Album des Monats: Lime Garden – One More Thing

Artikel: Anna Olivia Böke | ‘One More Thing’ gibt es jetzt auf allen Streaming-Plattformen zu hören. [Foto: Anna Olivia Böke]

Die vierköpfige Band Lime Garden aus Brighton veröffentlichte am 16. Februar 2024 ihr Debütalbum One More Thing. Sie überzeugen mit Klängen und Ästhetik sowohl aus dem Indie-Sleaze der späten 00er Jahre als auch aus dem zeitgenössischen Alternative-Pop. Dieses herausragende Album, das seinen Namen von einer Kurzgeschichte von Raymond Carver entlehnt, ist nichts weniger als elektrisierend.

Von den Anfängen mit Singles wie Surf N Turf bis zu Pulp katapultieren sich Bassistin Tippi Morgan, Drummerin Annabel Whittle, Gitarristin Leila Deeley und Sängerin/Gitarristin Chloe Howard an die Spitze der Ones-To-Watch-Listen. Seitdem haben sie The Big Moon auf Tour unterstützt und sind auf großen Festivals weltweit aufgetreten, wodurch sie schon vor dem Release ihres Debütalbums Momentum aufgebaut haben. Nun treten sie mit One More Thing eine wagemutige Reise an.

Die Reise einer typischen Zwanzigjährigen Person wird hier mit den Ambitionen, es in der Musikbranche zu schaffen, verschmolzen. Dieses Album verkörpert perfekt das flüchtige Gefühl des Älterwerdens und das Verpassen von Chancen.

Einer der längeren Tracks auf dem Album, Pine, geht mit den ätherischen, hallenden Hintergrundgesängen von Howard melancholisch vor, die an den alternativen Sound der 80er Jahre erinnern. Mit Zeilen wie „Everybody wants to make it, yet nobody seems to try.” treffen diese Texte voller Zynismus und Witz  einen Nerv bei denen von uns, die Angst haben, den großen Schritt in Richtung unserer Träume zu wagen. 

Ein herausragender Track auf dem Album ist I Want to Be You. Neben Love Song gehört er zu den melodiösesten und eingängigsten Songs der Platte. Lime Garden schreiben über die Komplikationen und Feinheiten weiblicher Beziehungen, die sowohl von Eifersucht und Vergleichen als auch von Bewunderung und Respekt erfüllt sind.

Die Zeile aus I Want to Be You „I want to consume you but where do I start?” stellt eine obsessive Haltung gegenüber der betreffenden Person dar und ähnelt den Ideen, die in Little Big TownsGirl Crush’ erkundet werden.
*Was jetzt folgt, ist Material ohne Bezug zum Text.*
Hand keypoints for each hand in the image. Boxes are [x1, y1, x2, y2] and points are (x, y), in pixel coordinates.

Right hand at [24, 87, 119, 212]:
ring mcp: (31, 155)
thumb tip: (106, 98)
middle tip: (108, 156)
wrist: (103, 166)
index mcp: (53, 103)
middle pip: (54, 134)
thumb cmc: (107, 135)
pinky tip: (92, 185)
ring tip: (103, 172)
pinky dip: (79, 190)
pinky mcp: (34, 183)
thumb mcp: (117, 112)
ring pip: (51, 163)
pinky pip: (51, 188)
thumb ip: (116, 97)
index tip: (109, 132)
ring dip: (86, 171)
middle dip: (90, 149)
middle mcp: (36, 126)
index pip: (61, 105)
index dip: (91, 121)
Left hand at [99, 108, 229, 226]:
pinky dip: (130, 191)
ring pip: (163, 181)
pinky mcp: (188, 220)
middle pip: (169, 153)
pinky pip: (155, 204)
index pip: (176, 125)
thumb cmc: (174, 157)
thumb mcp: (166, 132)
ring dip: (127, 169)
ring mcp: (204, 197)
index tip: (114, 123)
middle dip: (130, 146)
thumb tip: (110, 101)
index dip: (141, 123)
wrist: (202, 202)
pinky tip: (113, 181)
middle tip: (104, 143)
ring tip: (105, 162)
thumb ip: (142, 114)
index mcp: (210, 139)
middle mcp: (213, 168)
Howard selbst sagte, dass die Texte aus einem Gefühl heraus entstanden seien, das sie hatte, als sie eine Band live sah und sich fragte: „Will ich wie du sein oder mit dir sein, oder will ich beides?”

Auf One More Thing ist nichts schwarz-weiß, während Lime Garden weiterhin mit diesen existenziellen Ideen spielen, die sich selbst und ihrem Publikum unaussprechliche Fragen stellen. Klanglich einzigartig und verspielt in seinen Texten und der Produktion ist Floor, mit verzerrten, Autotune-Vocals und klobigen elektronischen Klängen, der wohl experimentellste Track auf dem Album. „You’re my ceiling, you’re my floor, I’d put you in my top drawer” ist ein eigenartiges Liebesgeständnis und eine meiner Lieblingszeilen auf dem Album.

Fear enthält die düstersten Zeilen, die die Verwirrung der Zwanziger ansprechen. Er offenbart die tiefsten, dunkelsten Ängste der Band. Als jemand, der ebenso in der Musikbranche tätig ist, treffen mich die Worte „I fear the feeling of failure, I fear the thought of some success” direkt ins Herz.

Mit Looking endet das Album eher auf eine düstere Note und lässt einen emotional erschöpft zurück – auf die bestmögliche Weise. Sein minimalistischer und roher Wiegenlied-Klang weckt Emotionen, mit denen man nicht gerechnet hätte, wenn man die ersten Songs des Albums hört.

Während die Themen auf One More Thing von Anfang bis Ende klar und konsistent sind, ist die Musikalität dieses Albums unglaublich vielfältig und nimmt euch auf eine Achterbahnfahrt der Klänge mit, die sowohl nostalgisch als auch völlig originell sind. Ein gut durchdachtes und mit Spannung erwartetes Album, das all die Aufmerksamkeit verdient, die es zweifellos bekommen wird. Und ich bin sicher, dass Fans und neue Hörer:innen gleichermaßen mit Emotionen konfrontiert werden, die sie nicht bereit waren anzugehen.